Discussions about how artificial intelligence can be used in asset management have become fashionable if not overheated. AI and related technologies such as machine learning have demonstrated success in applications ranging from self-driving cars to chess to speech recognition, so it is natural to ask how they could be applied to asset management.
But the fact of the matter is that the question has been asked ― and answered ― for years at Capital Fund Management (CFM), a global asset manager founded in 1991 that uses quantitative and systematic techniques to implement trading strategies and manage client assets globally.
“This sudden interest is in many ways puzzling to us because we feel AI is merely a natural evolution of what we have been doing for 28 years,” said CFM's Laurent Laloux, chief product officer. “We've always tried to use the most up-to-date techniques to analyze ever-growing volumes of data and identify opportunities. These techniques have included statistical modelling in the 90s, which was normally the preserve of the academic lab, electronic trading in the early 2000s and AI techniques today.”
CFM's response to investor interest in AI ― and the current hype surrounding it ― is to strike a middle ground, providing a research and science-based answer.
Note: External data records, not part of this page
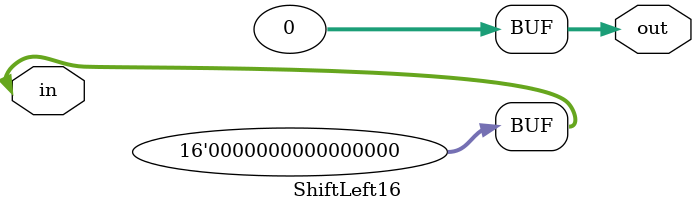
<source format=v>
module ShiftLeft16(
    input wire [15:0] in,
    output wire [31:0] out
);
    assign out = {{16'b0000000000000000}, in};
    assign out = out << 16; 

endmodule
</source>
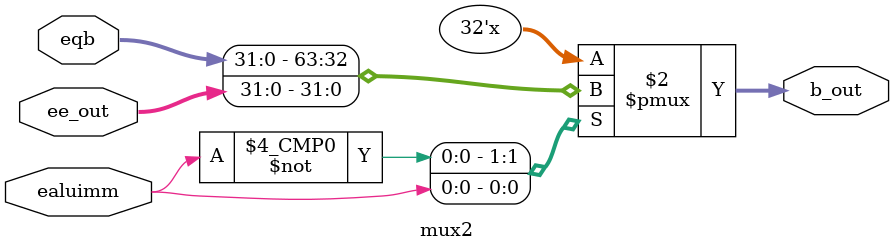
<source format=v>
module mux2(ealuimm, eqb, ee_out, b_out);
    input ealuimm;
    input [31:00] eqb;
    input [31:00] ee_out;
    output reg [31:00] b_out;
    
    always @(*) begin
        case(ealuimm)
            0: b_out <= eqb;
            1: b_out <= ee_out;
        endcase
    end
endmodule

</source>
“Don't expect AI to be a complete change of paradigm in finance right away,” Laloux said. Instead, he pointed out that it is one technique among many that CFM uses in data analytics and trading platforms, and requires hard work, commitment and deep experience in the science of machine learning. Also essential is a deep understanding of capital markets and the experience to know where AI could help and where it could hinder.
Artificial intelligence was first coined in the 1950s along with a rush of research to develop learning machines. With limited progress, the AI winters in the '70s & '90s saw a drop in funding and a slowdown in progress. But with a dramatic increase in computing power through the 2000s and greater availability of data and code through the open source community, AI has become one of the hottest topics this decade.
According to Laloux, while “AI is currently more an evolution than revolution” in asset management, it does bring with it new capabilities.
“We can create models using AI techniques that allow us to capture regularities in the data that humans would otherwise have a hard time noticing,” he said.
It has this ability, Laloux argued, because modern AI models are better at grasping patterns than traditional statistical tools. “That's why people are very excited by this new technology,” he said. “We also have the computing power and data we can leverage to make it successful, that is what is really new nowadays.”